> ASSIGNMENT
The printed result should hold only the lines from the opening of the data through the line bearing "2.7055365965823286 × 10^297 |", exactly as given and without pictures.

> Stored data
####################

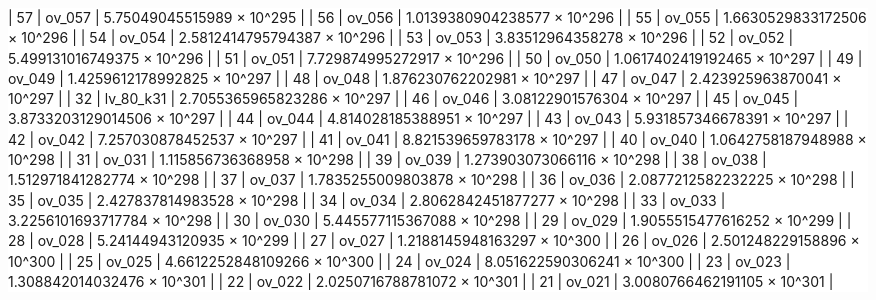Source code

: | 57 | ov_057 | 5.75049045515989 × 10^295 |
| 56 | ov_056 | 1.0139380904238577 × 10^296 |
| 55 | ov_055 | 1.6630529833172506 × 10^296 |
| 54 | ov_054 | 2.5812414795794387 × 10^296 |
| 53 | ov_053 | 3.83512964358278 × 10^296 |
| 52 | ov_052 | 5.499131016749375 × 10^296 |
| 51 | ov_051 | 7.729874995272917 × 10^296 |
| 50 | ov_050 | 1.0617402419192465 × 10^297 |
| 49 | ov_049 | 1.4259612178992825 × 10^297 |
| 48 | ov_048 | 1.876230762202981 × 10^297 |
| 47 | ov_047 | 2.423925963870041 × 10^297 |
| 32 | lv_80_k31 | 2.7055365965823286 × 10^297 |
| 46 | ov_046 | 3.08122901576304 × 10^297 |
| 45 | ov_045 | 3.8733203129014506 × 10^297 |
| 44 | ov_044 | 4.814028185388951 × 10^297 |
| 43 | ov_043 | 5.931857346678391 × 10^297 |
| 42 | ov_042 | 7.257030878452537 × 10^297 |
| 41 | ov_041 | 8.821539659783178 × 10^297 |
| 40 | ov_040 | 1.0642758187948988 × 10^298 |
| 31 | ov_031 | 1.115856736368958 × 10^298 |
| 39 | ov_039 | 1.273903073066116 × 10^298 |
| 38 | ov_038 | 1.512971841282774 × 10^298 |
| 37 | ov_037 | 1.7835255009803878 × 10^298 |
| 36 | ov_036 | 2.0877212582232225 × 10^298 |
| 35 | ov_035 | 2.427837814983528 × 10^298 |
| 34 | ov_034 | 2.8062842451877277 × 10^298 |
| 33 | ov_033 | 3.2256101693717784 × 10^298 |
| 30 | ov_030 | 5.445577115367088 × 10^298 |
| 29 | ov_029 | 1.9055515477616252 × 10^299 |
| 28 | ov_028 | 5.24144943120935 × 10^299 |
| 27 | ov_027 | 1.2188145948163297 × 10^300 |
| 26 | ov_026 | 2.501248229158896 × 10^300 |
| 25 | ov_025 | 4.6612252848109266 × 10^300 |
| 24 | ov_024 | 8.051622590306241 × 10^300 |
| 23 | ov_023 | 1.308842014032476 × 10^301 |
| 22 | ov_022 | 2.0250716788781072 × 10^301 |
| 21 | ov_021 | 3.0080766462191105 × 10^301 |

####################

> REPLY TO THE EXERCISE
Source code

: | 57 | ov_057 | 5.75049045515989 × 10^295 |
| 56 | ov_056 | 1.0139380904238577 × 10^296 |
| 55 | ov_055 | 1.6630529833172506 × 10^296 |
| 54 | ov_054 | 2.5812414795794387 × 10^296 |
| 53 | ov_053 | 3.83512964358278 × 10^296 |
| 52 | ov_052 | 5.499131016749375 × 10^296 |
| 51 | ov_051 | 7.729874995272917 × 10^296 |
| 50 | ov_050 | 1.0617402419192465 × 10^297 |
| 49 | ov_049 | 1.4259612178992825 × 10^297 |
| 48 | ov_048 | 1.876230762202981 × 10^297 |
| 47 | ov_047 | 2.423925963870041 × 10^297 |
| 32 | lv_80_k31 | 2.7055365965823286 × 10^297 |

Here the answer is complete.